This is a guest post from Platinum Sponsor Anjali Shah, CPA, CFP of FIT Advisors. She is a fee-only financial advisor with a decade of experience in tax consulting and financial planning. She founded FIT Advisors to empower Gen X professionals to discover and reach their life goals while building a stable financial future. Anjali understands the needs of physicians (she is married to one) and how to plan for their busy and evolving lives. To learn more, set up a free initial consultation. With the new tax law, more and more physicians may be exploring opportunities as a 1099/independent contractor instead of an employee. The article below goes through the recent tax law changes and things to consider between an independent contractor and employee.

What changed with the new tax law?

The short answer to that is a lot!
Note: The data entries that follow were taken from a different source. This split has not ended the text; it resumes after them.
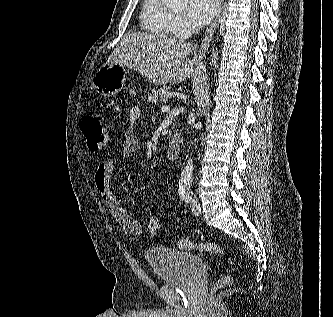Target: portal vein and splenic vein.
<instances>
[{"label": "portal vein and splenic vein", "instance_id": "18ae733b", "mask_svg": "<svg viewBox=\"0 0 333 317\" xmlns=\"http://www.w3.org/2000/svg\"><path fill=\"white\" fill-rule=\"evenodd\" d=\"M162 111L168 112V111H170V107L168 105H164V106H162Z\"/></svg>", "mask_w": 333, "mask_h": 317}]
</instances>
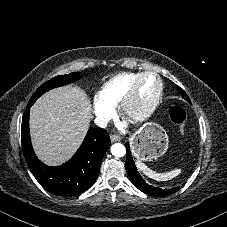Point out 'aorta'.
<instances>
[{"label": "aorta", "instance_id": "1", "mask_svg": "<svg viewBox=\"0 0 227 227\" xmlns=\"http://www.w3.org/2000/svg\"><path fill=\"white\" fill-rule=\"evenodd\" d=\"M111 153L115 157H123L126 154V148L123 144L115 143L111 146Z\"/></svg>", "mask_w": 227, "mask_h": 227}]
</instances>
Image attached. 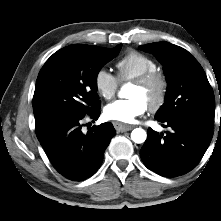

Specifically, the new tax law made changes to how pass through entities (partnerships, LLCs, S Corporations) and C Corporations are taxed. Pass through businesses may deduct up to 20% of their business income on their individual tax return. The new deduction provides some tax relief to small businesses, but unfortunately, it limits the deduction for certain service related businesses. These service related businesses include the fields of health, law, consulting, financial services, etc. The new tax law carved out engineers and architects from this limitation. Unfortunately that means most, if not all, medical professionals will be subject to the limitation. How does the limitation work? The deduction is limited based on a threshold amount – it starts at $157,500 for an individual and $315,000 for a married couple and fully phases out once income hits $207,500/$415,000. Even though the limits are for a single vs. married person, it is still assessed at the business level. Thus, high earning dual income households may be able to get the deduction depending on how much business income there is. The deduction is taken on the individual tax return, not the business return. On the other side of the business spectrum, corporations are now taxed at a flat 21%. Great! Why don’t I just incorporate as a C corporation? The tricky part about C corporations is that they are taxed twice – at the corporate level and then any profits that are distributed to the owners are taxed at capital gains rate. The new tax law still retained the higher capital gains rate of 20% and the net investment income tax of 3.8%. Thus, depending on what your tax brackets are you may be paying 44.8% (21% at the corporate level, 23.8% capital gains rate) while the top federal individual income tax bracket has come down to 37%.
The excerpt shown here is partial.